_STUDY MATERIAL_:
################
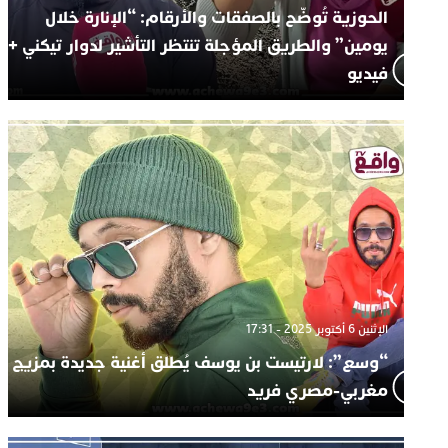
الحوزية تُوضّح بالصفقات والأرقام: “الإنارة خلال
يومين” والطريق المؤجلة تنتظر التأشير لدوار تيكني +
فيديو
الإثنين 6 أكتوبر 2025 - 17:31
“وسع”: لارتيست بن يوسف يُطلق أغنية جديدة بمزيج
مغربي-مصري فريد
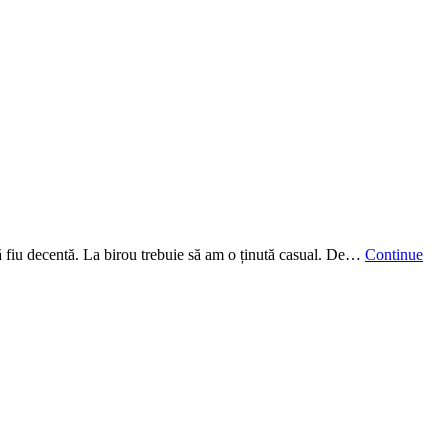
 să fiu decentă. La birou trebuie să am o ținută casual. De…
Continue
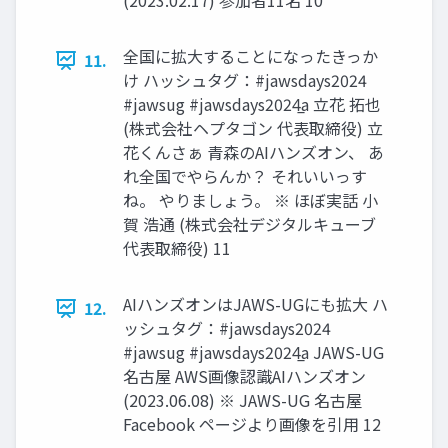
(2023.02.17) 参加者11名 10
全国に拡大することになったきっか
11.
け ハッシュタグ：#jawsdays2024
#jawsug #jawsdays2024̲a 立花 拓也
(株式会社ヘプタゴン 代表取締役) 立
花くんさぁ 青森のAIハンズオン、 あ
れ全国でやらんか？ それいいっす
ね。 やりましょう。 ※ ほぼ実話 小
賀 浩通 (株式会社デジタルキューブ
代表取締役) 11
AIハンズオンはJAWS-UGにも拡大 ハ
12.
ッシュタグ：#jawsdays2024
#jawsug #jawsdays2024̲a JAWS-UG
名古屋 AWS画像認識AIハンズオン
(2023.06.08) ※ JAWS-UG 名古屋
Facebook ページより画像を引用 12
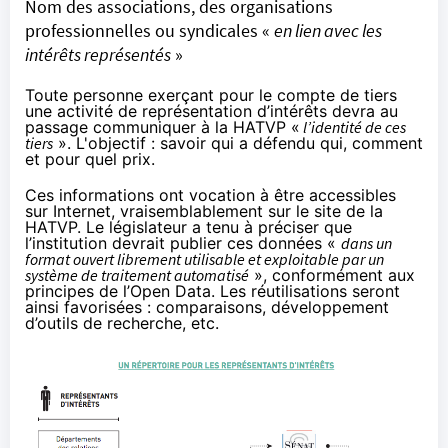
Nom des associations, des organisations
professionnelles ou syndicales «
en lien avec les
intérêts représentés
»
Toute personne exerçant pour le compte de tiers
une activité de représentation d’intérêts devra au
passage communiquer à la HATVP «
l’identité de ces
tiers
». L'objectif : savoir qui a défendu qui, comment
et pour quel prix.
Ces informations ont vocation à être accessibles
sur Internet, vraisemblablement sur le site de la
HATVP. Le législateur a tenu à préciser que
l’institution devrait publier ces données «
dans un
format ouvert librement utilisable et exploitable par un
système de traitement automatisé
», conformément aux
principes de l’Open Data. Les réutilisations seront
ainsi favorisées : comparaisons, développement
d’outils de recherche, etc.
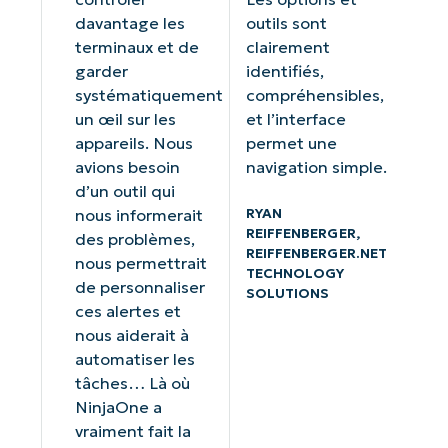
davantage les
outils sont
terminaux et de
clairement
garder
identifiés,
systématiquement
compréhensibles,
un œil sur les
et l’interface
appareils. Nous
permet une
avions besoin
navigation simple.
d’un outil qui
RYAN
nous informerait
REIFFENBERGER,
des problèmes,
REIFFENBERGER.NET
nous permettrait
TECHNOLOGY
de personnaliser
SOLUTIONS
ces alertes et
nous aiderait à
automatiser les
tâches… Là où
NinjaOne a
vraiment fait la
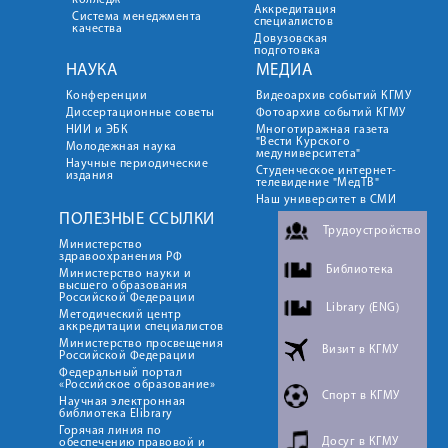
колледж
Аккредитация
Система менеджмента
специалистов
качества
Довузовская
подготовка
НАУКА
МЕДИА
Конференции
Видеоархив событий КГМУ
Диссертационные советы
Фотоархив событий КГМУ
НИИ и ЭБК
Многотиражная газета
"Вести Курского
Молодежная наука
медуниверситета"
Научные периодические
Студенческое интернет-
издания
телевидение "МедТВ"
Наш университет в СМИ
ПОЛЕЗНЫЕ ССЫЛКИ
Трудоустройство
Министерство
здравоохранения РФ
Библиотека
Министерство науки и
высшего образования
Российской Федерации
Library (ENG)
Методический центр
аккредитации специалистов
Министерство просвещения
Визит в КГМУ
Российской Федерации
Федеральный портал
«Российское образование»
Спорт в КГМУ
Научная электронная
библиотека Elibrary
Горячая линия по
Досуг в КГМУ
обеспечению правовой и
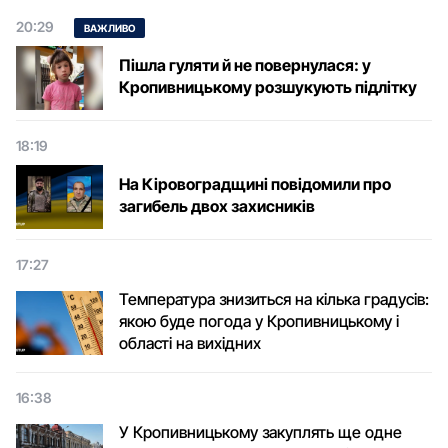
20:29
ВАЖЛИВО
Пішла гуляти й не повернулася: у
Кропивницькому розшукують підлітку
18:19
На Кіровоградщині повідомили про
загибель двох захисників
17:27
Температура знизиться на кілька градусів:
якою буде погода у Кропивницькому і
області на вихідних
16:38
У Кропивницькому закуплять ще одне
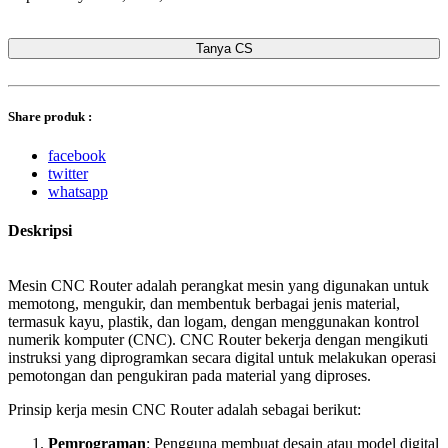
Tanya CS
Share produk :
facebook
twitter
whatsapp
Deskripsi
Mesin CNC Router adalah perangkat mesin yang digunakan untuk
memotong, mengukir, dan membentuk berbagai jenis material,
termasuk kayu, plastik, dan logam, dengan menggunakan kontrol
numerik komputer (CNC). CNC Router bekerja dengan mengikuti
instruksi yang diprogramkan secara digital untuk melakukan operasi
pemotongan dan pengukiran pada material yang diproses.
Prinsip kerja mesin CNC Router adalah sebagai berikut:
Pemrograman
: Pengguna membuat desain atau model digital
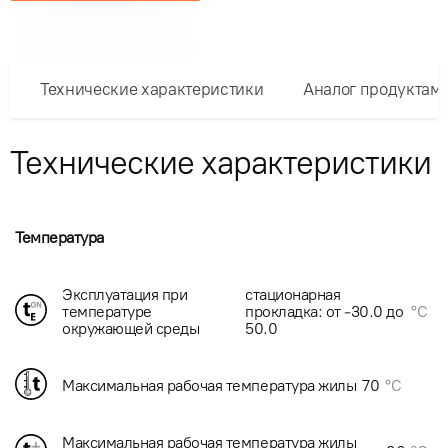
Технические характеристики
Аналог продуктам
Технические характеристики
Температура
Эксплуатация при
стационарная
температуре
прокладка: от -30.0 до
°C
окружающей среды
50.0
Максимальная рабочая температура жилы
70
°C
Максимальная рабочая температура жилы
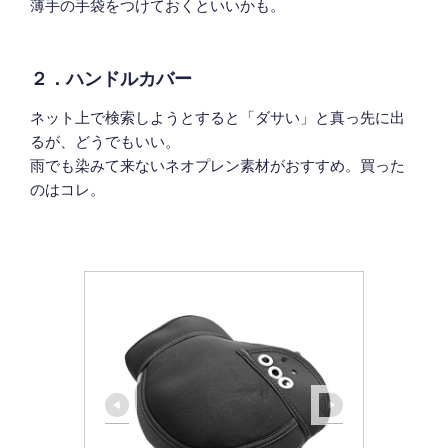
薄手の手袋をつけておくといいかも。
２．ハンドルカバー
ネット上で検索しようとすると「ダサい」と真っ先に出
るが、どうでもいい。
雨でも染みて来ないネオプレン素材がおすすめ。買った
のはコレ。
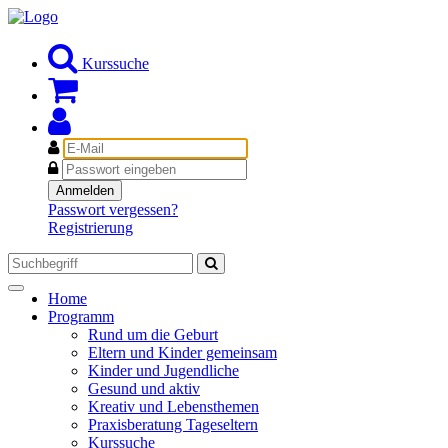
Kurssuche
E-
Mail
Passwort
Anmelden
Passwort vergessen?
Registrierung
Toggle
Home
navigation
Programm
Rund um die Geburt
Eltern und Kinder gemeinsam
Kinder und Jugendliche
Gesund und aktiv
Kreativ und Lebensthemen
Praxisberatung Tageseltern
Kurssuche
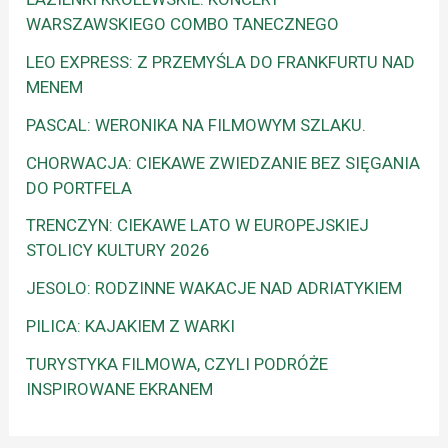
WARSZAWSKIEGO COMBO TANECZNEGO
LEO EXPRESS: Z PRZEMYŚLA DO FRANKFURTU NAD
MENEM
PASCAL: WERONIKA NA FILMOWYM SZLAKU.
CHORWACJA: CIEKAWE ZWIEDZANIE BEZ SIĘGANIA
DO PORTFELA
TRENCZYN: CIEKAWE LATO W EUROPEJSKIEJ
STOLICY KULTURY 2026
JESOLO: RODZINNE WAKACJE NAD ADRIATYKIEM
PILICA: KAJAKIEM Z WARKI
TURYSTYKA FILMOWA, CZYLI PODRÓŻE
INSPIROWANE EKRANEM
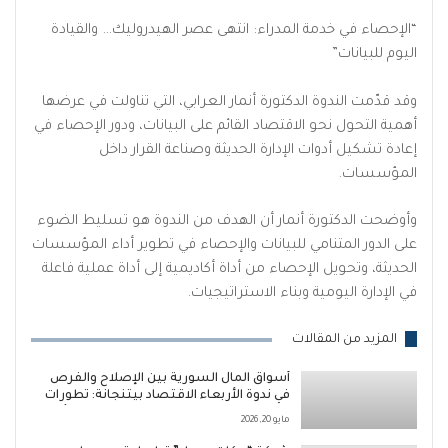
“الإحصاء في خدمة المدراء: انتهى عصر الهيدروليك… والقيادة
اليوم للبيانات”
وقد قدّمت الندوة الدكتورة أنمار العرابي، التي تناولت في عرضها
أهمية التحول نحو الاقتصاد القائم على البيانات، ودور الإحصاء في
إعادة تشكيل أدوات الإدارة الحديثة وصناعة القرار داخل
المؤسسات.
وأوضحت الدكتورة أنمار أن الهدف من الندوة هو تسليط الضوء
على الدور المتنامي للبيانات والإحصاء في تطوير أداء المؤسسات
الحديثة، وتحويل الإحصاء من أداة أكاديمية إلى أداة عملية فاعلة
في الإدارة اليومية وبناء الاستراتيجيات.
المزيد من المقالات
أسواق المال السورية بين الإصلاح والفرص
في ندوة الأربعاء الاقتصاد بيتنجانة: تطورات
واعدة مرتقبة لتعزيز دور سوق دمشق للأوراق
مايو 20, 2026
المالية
################
_WHAT THE TASK ASKS_: Copy all of the lines above word for word, but leave out the pictures.

_ANSWER TO THIS PROBLEM_:
الحوزية تُوضّح بالصفقات والأرقام: “الإنارة خلال
يومين” والطريق المؤجلة تنتظر التأشير لدوار تيكني +
فيديو
الإثنين 6 أكتوبر 2025 - 17:31
“وسع”: لارتيست بن يوسف يُطلق أغنية جديدة بمزيج
مغربي-مصري فريد
 să fiu decentă. La birou trebuie să am o ținută casual. De…
Continue
(2023.02.17) 参加者11名 10
全国に拡大することになったきっか
11.
け ハッシュタグ：#jawsdays2024
#jawsug #jawsdays2024̲a 立花 拓也
(株式会社ヘプタゴン 代表取締役) 立
花くんさぁ 青森のAIハンズオン、 あ
れ全国でやらんか？ それいいっす
ね。 やりましょう。 ※ ほぼ実話 小
賀 浩通 (株式会社デジタルキューブ
代表取締役) 11
AIハンズオンはJAWS-UGにも拡大 ハ
12.
ッシュタグ：#jawsdays2024
#jawsug #jawsdays2024̲a JAWS-UG
名古屋 AWS画像認識AIハンズオン
(2023.06.08) ※ JAWS-UG 名古屋
Facebook ページより画像を引用 12
Nom des associations, des organisations
professionnelles ou syndicales «
en lien avec les
intérêts représentés
»
Toute personne exerçant pour le compte de tiers
une activité de représentation d’intérêts devra au
passage communiquer à la HATVP «
l’identité de ces
tiers
». L'objectif : savoir qui a défendu qui, comment
et pour quel prix.
Ces informations ont vocation à être accessibles
sur Internet, vraisemblablement sur le site de la
HATVP. Le législateur a tenu à préciser que
l’institution devrait publier ces données «
dans un
format ouvert librement utilisable et exploitable par un
système de traitement automatisé
», conformément aux
principes de l’Open Data. Les réutilisations seront
ainsi favorisées : comparaisons, développement
d’outils de recherche, etc.
davantage les
outils sont
terminaux et de
clairement
garder
identifiés,
systématiquement
compréhensibles,
un œil sur les
et l’interface
appareils. Nous
permet une
avions besoin
navigation simple.
d’un outil qui
RYAN
nous informerait
REIFFENBERGER,
des problèmes,
REIFFENBERGER.NET
nous permettrait
TECHNOLOGY
de personnaliser
SOLUTIONS
ces alertes et
nous aiderait à
automatiser les
tâches… Là où
NinjaOne a
vraiment fait la
колледж
Аккредитация
Система менеджмента
специалистов
качества
Довузовская
подготовка
НАУКА
МЕДИА
Конференции
Видеоархив событий КГМУ
Диссертационные советы
Фотоархив событий КГМУ
НИИ и ЭБК
Многотиражная газета
"Вести Курского
Молодежная наука
медуниверситета"
Научные периодические
Студенческое интернет-
издания
телевидение "МедТВ"
Наш университет в СМИ
ПОЛЕЗНЫЕ ССЫЛКИ
Трудоустройство
Министерство
здравоохранения РФ
Библиотека
Министерство науки и
высшего образования
Российской Федерации
Library (ENG)
Методический центр
аккредитации специалистов
Министерство просвещения
Визит в КГМУ
Российской Федерации
Федеральный портал
«Российское образование»
Спорт в КГМУ
Научная электронная
библиотека Elibrary
Горячая линия по
Досуг в КГМУ
обеспечению правовой и
20:29
ВАЖЛИВО
Пішла гуляти й не повернулася: у
Кропивницькому розшукують підлітку
18:19
На Кіровоградщині повідомили про
загибель двох захисників
17:27
Температура знизиться на кілька градусів:
якою буде погода у Кропивницькому і
області на вихідних
16:38
У Кропивницькому закуплять ще одне
Tanya CS
Share produk :
facebook
twitter
whatsapp
Deskripsi
Mesin CNC Router adalah perangkat mesin yang digunakan untuk
memotong, mengukir, dan membentuk berbagai jenis material,
termasuk kayu, plastik, dan logam, dengan menggunakan kontrol
numerik komputer (CNC). CNC Router bekerja dengan mengikuti
instruksi yang diprogramkan secara digital untuk melakukan operasi
pemotongan dan pengukiran pada material yang diproses.
Prinsip kerja mesin CNC Router adalah sebagai berikut:
Pemrograman
: Pengguna membuat desain atau model digital
Технические характеристики
Аналог продуктам
Технические характеристики
Температура
Эксплуатация при
стационарная
температуре
прокладка: от -30.0 до
°C
окружающей среды
50.0
Максимальная рабочая температура жилы
70
°C
Максимальная рабочая температура жилы
薄手の手袋をつけておくといいかも。
２．ハンドルカバー
ネット上で検索しようとすると「ダサい」と真っ先に出
るが、どうでもいい。
雨でも染みて来ないネオプレン素材がおすすめ。買った
のはコレ。
Kurssuche
E-
Mail
Passwort
Anmelden
Passwort vergessen?
Registrierung
Toggle
Home
navigation
Programm
Rund um die Geburt
Eltern und Kinder gemeinsam
Kinder und Jugendliche
Gesund und aktiv
Kreativ und Lebensthemen
Praxisberatung Tageseltern
Kurssuche
WARSZAWSKIEGO COMBO TANECZNEGO
LEO EXPRESS: Z PRZEMYŚLA DO FRANKFURTU NAD
MENEM
PASCAL: WERONIKA NA FILMOWYM SZLAKU.
CHORWACJA: CIEKAWE ZWIEDZANIE BEZ SIĘGANIA
DO PORTFELA
TRENCZYN: CIEKAWE LATO W EUROPEJSKIEJ
STOLICY KULTURY 2026
JESOLO: RODZINNE WAKACJE NAD ADRIATYKIEM
PILICA: KAJAKIEM Z WARKI
TURYSTYKA FILMOWA, CZYLI PODRÓŻE
INSPIROWANE EKRANEM
“الإحصاء في خدمة المدراء: انتهى عصر الهيدروليك… والقيادة
اليوم للبيانات”
وقد قدّمت الندوة الدكتورة أنمار العرابي، التي تناولت في عرضها
أهمية التحول نحو الاقتصاد القائم على البيانات، ودور الإحصاء في
إعادة تشكيل أدوات الإدارة الحديثة وصناعة القرار داخل
المؤسسات.
وأوضحت الدكتورة أنمار أن الهدف من الندوة هو تسليط الضوء
على الدور المتنامي للبيانات والإحصاء في تطوير أداء المؤسسات
الحديثة، وتحويل الإحصاء من أداة أكاديمية إلى أداة عملية فاعلة
في الإدارة اليومية وبناء الاستراتيجيات.
المزيد من المقالات
أسواق المال السورية بين الإصلاح والفرص
في ندوة الأربعاء الاقتصاد بيتنجانة: تطورات
واعدة مرتقبة لتعزيز دور سوق دمشق للأوراق
مايو 20, 2026
المالية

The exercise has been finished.